Was hier für europäische Kinder festgestellt wurde, erwies sich auch zutreffend für Bastarde von Europäern und Negern und Europäern und Hottentotten.
Man muß also für die Vererbung des körnigen Pigments einige Faktoren annehmen, wohl entsprechend unseren Erfahrungen bei Tieren (Kaninchen, Mäuse u. a.) einen Grundfaktor für Pigmentbildung A; aa Individuen haben albinotische weiße Haare (s. u.). Dann mehrere (Z, Y, X...) Faktoren für braune Farbstoffbildung, deren jeder die durch die vorigen gebildete Farbe intensiver macht. Ihnen parallel, — vielleicht entsprechend der „grauen“ Reihe etwa K, J, H... — Faktoren, die für diese Reihe Entsprechendes bedingen. In der ersten Reihe kommt nun noch der (oder die) Rotfaktor(en) dazu. Wir dürfen ihn neben den Braunfaktoren als besonderen Faktor annehmen, der, ohne die Intensität der Farbe zu ändern, zu jedem jener Faktoren dazu treten kann, es ist ein Rot verursachender Faktor R (etwa Bildung von diffusem Pigment?). Rot ist dann dominant über Nichtrot. Die Individuen der „grauen“ Reihe sind alle rr Individuen. Bei hellen bis mittleren Farben der „braunen“ Reihe tritt Fehlen oder Vorhandensein von Rot in graduell verschiedener Rötung hervor, dagegen wird dunkleres Körnerpigment die Rotfarbe überdecken.
Durch diese Erbverhältnisse dürfte die verschiedene Häufigkeit des Vorkommens Rothaariger verursacht sein. Ob das Auftreten isolierter kleiner Gruppen besonders gehäufter Rothaarigkeit z. B. unter den Melanesiern Neu-Guineas als spontanes Auftreten der Rot-Erbanlage oder als Verlust von sie vorher überdeckenden bzw. unwirksam machenden Faktoren anzusehen ist, bleibt dahingestellt.
Auch für das Auftreten des Blond in der Verteilung über eine große Rasse wie die „Nordische“ gilt Ähnliches. Übrigens kennen wir nur diese einzige Rasse als wirklich blond.
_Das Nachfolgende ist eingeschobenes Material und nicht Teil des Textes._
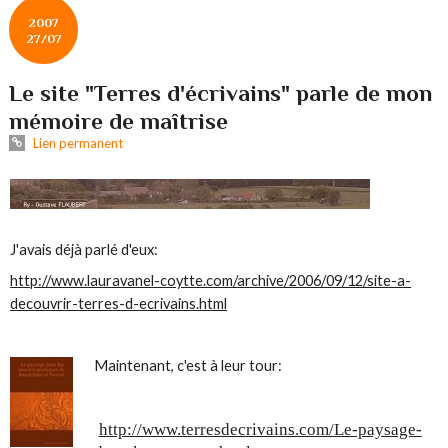
2007
27/07
Le site "Terres d'écrivains" parle de mon
mémoire de maîtrise
Lien permanent
J'avais déjà parlé d'eux:
http://www.lauravanel-coytte.com/archive/2006/09/12/site-a-
decouvrir-terres-d-ecrivains.html
Maintenant, c'est à leur tour:
http://www.terresdecrivains.com/Le-paysage-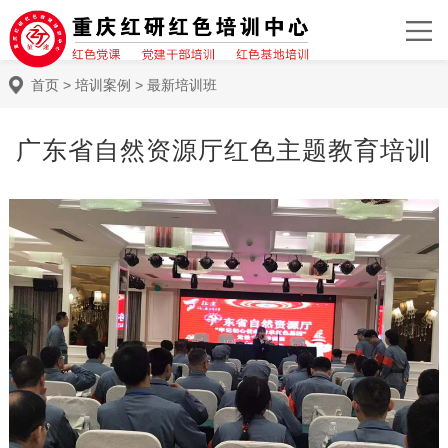
首页
>
培训案例
>
最新培训班
广东省自然资源厅红色主题教育培训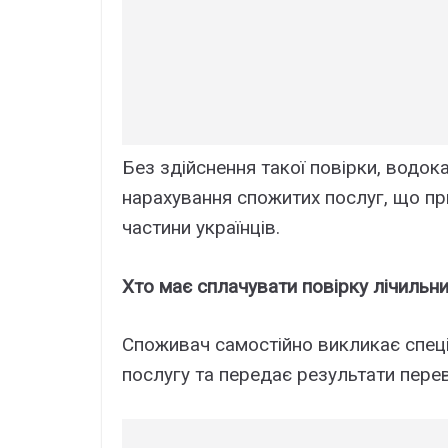
Без здійснення такої повірки, водок
нарахування спожитих послуг, що п
частини українців.
Хто має сплачувати повірку лічильн
Споживач самостійно викликає спеціа
послугу та передає результати пере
Die in Baden, Dänemark, Schottland, bei den Bastards in Südwestafrika festgestellte Erscheinung, daß die weibliche Bevölkerung dunkelhaariger ist als die männliche, beruht wohl darauf, daß gewisse Pigmentanlagen im Geschlechtschromosom lokalisiert sind. Da das menschliche Weib diesbezüglich homozygotisch ist, müssen mehr weibliche Individuen diese dominanten Farbanlagen bekommen als Männer. Daraus folgt auch, daß der Mann öfter die Pigmentanlage von der Mutter als vom Vater erbt. Dem entspricht eine alte Volksansicht, die allerdings einmal statistisch erhärtet werden sollte: Dunkelhaarige Väter und blonde Mütter haben häufiger blonde Söhne und dunkle Töchter wie umgekehrt.
Auch für die braune Augenfarbe trifft das wenigstens für gewisse Fälle zu. Bei Schweden, Finnen, Lappen ist die Häufigkeit brauner Augen bei Frauen gegenüber Männern so viel häufiger, daß man unbedingt wie oben eine geschlechtsgebundene Erbanlage annehmen muß.